Stories from Deli

chinese coolies life in Deli

Journey in the Batak Lands in December 1866 and January 1867 II

Sumatra Courant 22-07-1874

None of the houses had windows, so there was constant darkness inside. The population consisted of Bataks; however, the men’s clothing was very similar to that of the Malays. The Malay sarong and headscarf, and the Malay language, which was spoken clearly, would make one think that they were in a Malay kampong, if not for the pigs freely roaming around, proving otherwise. Upon our arrival, the walls of a dilapidated building were immediately removed; mats were spread on the ground, and we were invited to sit on them.

After a moment, the wife, daughter, and mother of the panghoeloe (village chief) came to welcome us; they offered us sirih, which they themselves prepared with betel nut, gambir, and lime. No one else but the mentioned women were allowed to offer it. After we had received the sirih, which would have been an insult to refuse, and we discreetly handed it to one of our followers, some young men and then the young girls performed a few dances, which consisted of graceful movements of the arms and feet. The maidens would never start dancing before the young men had begun. The dance was accompanied by handclapping and a sound made with the mouth, somewhat resembling the buzzing of a bee. After the dance was over, I played some tunes on a music box, which I had specifically brought to entertain the Bataks, and everyone, especially the young girls, was very pleased with it, so much so that they crowded around to look at the instrument.
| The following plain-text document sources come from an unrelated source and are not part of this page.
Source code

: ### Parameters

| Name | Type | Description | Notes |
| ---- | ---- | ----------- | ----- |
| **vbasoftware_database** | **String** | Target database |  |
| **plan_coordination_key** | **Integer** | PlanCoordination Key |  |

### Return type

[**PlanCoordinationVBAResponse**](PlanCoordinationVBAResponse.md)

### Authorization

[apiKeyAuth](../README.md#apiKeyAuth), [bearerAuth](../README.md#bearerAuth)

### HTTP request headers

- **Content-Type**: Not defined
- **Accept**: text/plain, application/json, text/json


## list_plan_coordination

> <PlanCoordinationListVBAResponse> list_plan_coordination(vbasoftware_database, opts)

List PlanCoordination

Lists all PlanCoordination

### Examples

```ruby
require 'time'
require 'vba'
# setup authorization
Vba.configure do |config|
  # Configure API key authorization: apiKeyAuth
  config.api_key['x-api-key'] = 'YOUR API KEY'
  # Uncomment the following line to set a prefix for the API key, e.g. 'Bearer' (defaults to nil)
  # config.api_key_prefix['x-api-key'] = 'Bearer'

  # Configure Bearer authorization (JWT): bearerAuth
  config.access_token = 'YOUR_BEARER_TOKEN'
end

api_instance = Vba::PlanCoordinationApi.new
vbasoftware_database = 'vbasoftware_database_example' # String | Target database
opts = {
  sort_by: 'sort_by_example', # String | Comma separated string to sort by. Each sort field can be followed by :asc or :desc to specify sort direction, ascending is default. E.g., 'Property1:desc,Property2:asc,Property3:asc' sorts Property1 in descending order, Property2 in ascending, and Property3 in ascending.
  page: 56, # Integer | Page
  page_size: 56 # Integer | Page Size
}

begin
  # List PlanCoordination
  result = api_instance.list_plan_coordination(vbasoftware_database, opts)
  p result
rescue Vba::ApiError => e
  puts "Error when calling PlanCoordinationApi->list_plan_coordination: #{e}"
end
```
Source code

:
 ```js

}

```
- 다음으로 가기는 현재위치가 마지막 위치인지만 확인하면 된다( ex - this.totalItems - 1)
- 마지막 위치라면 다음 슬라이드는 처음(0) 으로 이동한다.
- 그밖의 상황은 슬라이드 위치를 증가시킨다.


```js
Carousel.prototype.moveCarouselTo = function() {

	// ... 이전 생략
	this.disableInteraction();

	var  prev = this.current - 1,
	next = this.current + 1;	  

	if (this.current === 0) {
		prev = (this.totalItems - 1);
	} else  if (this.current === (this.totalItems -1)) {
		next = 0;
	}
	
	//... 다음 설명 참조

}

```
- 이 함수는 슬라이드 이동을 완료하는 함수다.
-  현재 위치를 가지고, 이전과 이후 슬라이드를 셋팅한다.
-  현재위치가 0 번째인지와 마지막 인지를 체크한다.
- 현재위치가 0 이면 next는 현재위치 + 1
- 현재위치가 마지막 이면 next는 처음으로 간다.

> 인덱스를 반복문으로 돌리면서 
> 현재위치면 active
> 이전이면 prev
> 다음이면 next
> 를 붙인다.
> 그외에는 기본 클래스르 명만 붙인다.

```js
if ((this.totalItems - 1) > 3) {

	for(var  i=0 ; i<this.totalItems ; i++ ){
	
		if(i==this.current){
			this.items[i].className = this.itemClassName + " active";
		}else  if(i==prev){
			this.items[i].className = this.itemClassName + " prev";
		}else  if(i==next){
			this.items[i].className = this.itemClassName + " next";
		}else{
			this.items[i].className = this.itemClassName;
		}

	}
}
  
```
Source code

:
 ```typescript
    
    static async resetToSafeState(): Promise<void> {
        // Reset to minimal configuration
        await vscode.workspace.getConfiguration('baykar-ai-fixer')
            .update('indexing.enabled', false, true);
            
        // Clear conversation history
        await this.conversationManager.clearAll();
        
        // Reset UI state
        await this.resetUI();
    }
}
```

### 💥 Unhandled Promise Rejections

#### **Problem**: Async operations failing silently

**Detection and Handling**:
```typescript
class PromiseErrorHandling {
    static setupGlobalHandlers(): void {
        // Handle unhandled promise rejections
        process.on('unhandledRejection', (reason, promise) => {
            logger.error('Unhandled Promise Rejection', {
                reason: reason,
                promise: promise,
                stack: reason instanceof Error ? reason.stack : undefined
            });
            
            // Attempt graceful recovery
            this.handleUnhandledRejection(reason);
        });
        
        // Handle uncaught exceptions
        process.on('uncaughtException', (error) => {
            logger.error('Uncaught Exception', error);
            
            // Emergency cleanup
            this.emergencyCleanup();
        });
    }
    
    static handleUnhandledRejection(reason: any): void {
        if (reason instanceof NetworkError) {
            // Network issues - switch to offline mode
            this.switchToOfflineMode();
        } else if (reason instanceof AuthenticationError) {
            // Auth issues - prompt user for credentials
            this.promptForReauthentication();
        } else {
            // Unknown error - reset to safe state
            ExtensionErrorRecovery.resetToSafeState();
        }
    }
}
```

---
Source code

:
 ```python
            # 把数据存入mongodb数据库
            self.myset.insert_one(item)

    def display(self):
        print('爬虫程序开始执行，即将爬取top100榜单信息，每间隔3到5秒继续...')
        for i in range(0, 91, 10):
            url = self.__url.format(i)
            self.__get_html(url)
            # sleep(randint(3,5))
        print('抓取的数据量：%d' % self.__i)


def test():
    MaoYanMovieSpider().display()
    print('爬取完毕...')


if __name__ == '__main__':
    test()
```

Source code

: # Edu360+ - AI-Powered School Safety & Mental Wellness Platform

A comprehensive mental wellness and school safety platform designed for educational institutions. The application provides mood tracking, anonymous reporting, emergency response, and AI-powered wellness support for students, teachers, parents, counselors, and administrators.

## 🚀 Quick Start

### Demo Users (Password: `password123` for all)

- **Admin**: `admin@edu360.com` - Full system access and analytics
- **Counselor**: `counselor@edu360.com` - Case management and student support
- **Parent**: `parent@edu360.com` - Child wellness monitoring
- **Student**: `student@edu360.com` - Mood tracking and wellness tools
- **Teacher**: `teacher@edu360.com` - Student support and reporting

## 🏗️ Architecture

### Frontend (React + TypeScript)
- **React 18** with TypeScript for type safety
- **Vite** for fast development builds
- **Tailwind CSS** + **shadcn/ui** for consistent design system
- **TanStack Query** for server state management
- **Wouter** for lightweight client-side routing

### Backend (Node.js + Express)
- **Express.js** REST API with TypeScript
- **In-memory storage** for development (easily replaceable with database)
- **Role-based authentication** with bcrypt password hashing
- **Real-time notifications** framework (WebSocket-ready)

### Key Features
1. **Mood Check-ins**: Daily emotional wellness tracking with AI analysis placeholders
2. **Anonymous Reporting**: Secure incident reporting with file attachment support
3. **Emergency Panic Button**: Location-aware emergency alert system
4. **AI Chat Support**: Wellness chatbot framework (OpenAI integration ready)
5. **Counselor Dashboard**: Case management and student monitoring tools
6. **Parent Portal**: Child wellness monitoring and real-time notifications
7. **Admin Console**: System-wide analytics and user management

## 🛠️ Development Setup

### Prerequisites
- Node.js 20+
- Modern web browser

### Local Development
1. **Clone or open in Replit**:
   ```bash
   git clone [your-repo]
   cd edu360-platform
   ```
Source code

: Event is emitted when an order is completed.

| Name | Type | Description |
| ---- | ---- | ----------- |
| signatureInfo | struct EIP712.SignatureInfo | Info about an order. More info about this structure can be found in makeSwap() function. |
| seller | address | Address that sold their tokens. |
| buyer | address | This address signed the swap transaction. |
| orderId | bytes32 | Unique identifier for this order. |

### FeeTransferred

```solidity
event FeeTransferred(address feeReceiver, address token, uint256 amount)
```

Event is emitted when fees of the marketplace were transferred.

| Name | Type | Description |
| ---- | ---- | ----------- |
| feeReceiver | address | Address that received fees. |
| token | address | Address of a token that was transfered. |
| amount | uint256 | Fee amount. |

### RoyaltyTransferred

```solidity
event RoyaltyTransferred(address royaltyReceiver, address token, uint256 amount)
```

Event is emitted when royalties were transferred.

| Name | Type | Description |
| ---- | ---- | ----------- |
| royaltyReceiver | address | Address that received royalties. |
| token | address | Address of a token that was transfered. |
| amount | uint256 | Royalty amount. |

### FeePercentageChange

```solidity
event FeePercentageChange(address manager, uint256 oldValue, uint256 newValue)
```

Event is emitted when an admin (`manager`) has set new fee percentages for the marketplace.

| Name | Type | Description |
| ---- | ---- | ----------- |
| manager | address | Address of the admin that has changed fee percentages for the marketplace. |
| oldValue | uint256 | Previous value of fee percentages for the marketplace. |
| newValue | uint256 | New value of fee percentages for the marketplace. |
Mr. Sheppard had brought a flute, but when he played it himself, it seemed to have little appeal to them; at least, they paid little attention to it. The young girls’ clothing was very simple, consisting of a garment fastened above the chest and reaching down to the ankles, with fringed ends; they also wore a kind of sash, fastened above the chest and reaching down to the hips. In their ears, they wore a peculiar silver ornament, quite heavy and about a span long. This ornament was attached to their hair and only removed upon death. The sarongs and sashes were woven by the girls in the kampong themselves, while the ear ornaments and hairpins, which some wore and were also made of silver, were crafted by goldsmiths in the kampong. The ear ornaments were fastened by the goldsmith in such a way that they couldn’t be removed without breaking.

Married women paid little attention to their appearance and were bare to the waist; their only clothing was a garment reaching to the knees. The small children ran around naked. I saw a mother breastfeeding her child, which was certainly four years old; a moment later, I saw the child running off like a hare to play with its friends. These people generally seemed healthy and strong to me, and I was assured that illnesses rarely occurred; only smallpox had claimed many lives in recent years.

After we drank berkat or pola (as the Bataks call it), the sap of the areca palm, we intended to continue and first take another look around the kampong. When we arrived at the panghoeloe’s house, Raja Moedin told me he had heard that a woman was locked up in chains there. We went to her to investigate the reason, and she shared the following with us, which was translated from Batak to Malay: “My little son started a fire in the village chief’s house while playing with fire. My husband, fearing punishment, fled, and to make him return, they put me in chains.” The unfortunate woman was in a small hut, eight feet long and five feet wide, with her child, an infant; her left foot was pinned to a wooden block with an iron peg. She also had an iron chain around her neck, which was attached to the block by nails, and a copper lock around her neck.

The chain was long enough for her to sit but difficult for her to lie down, and as if this method of preventing her escape was not enough, a rope was tied around her neck and attached to the back of the hut. It was horrifying to see how emaciated, pale, and neglected this woman looked. She couldn’t stop crying, understanding that I was interested in her plight. I asked the panghoeloe of the village about the cause of her imprisonment, and he explained it to me as she had done and requested our decision in the matter. I then pointed out to him that it was not just to treat this woman, who was innocent, in such a way. The panghoeloe agreed but said he was ashamed to release her because he had once put her in chains and requested that we do it for him. When the woman was freed from her bonds, she tried to walk, but her legs couldn’t support her, and she fell to the ground. She had already spent six months in that condition, never cleaned; she had relieved herself in the same place. We then took her under the arms and half carried her to the panghoeloe’s house. Gratitude was visible in her eyes. We entrusted her to the care of her companions and left the house. I was told that if someone has been bound in chains like that for some time, it takes several days to restore the natural strength to their legs, for which native medicines are used.

We continued our journey after they offered me chickens and eggs, which I declined because the journey was still long, and I had difficulty carrying those items with me. We arrived in Tankahan at 4 o’clock after continuously climbing and descending along a partly wooded terrain, interspersed with gardens and ladangs. Tankahan is a small place with three houses and an open balei balei (a kind of pavilion), where we spent the night. The chief was very hospitable and offered us palm wine, as well as some chickens and eggs, and provided us with the necessary coolies for transporting our goods.